Supplied information:
::::::::::

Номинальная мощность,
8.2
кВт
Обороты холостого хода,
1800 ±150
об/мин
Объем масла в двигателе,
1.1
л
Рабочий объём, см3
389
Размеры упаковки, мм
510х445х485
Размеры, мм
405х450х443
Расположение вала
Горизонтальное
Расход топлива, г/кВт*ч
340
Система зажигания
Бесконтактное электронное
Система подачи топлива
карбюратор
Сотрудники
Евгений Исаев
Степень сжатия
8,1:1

::::::::::

Task directions: The response must contain exactly the lines from the one with "Размеры упаковки, мм" through the last line of the material above, both ends included, and no others.

Answer for this exercise:
Размеры упаковки, мм
510х445х485
Размеры, мм
405х450х443
Расположение вала
Горизонтальное
Расход топлива, г/кВт*ч
340
Система зажигания
Бесконтактное электронное
Система подачи топлива
карбюратор
Сотрудники
Евгений Исаев
Степень сжатия
8,1:1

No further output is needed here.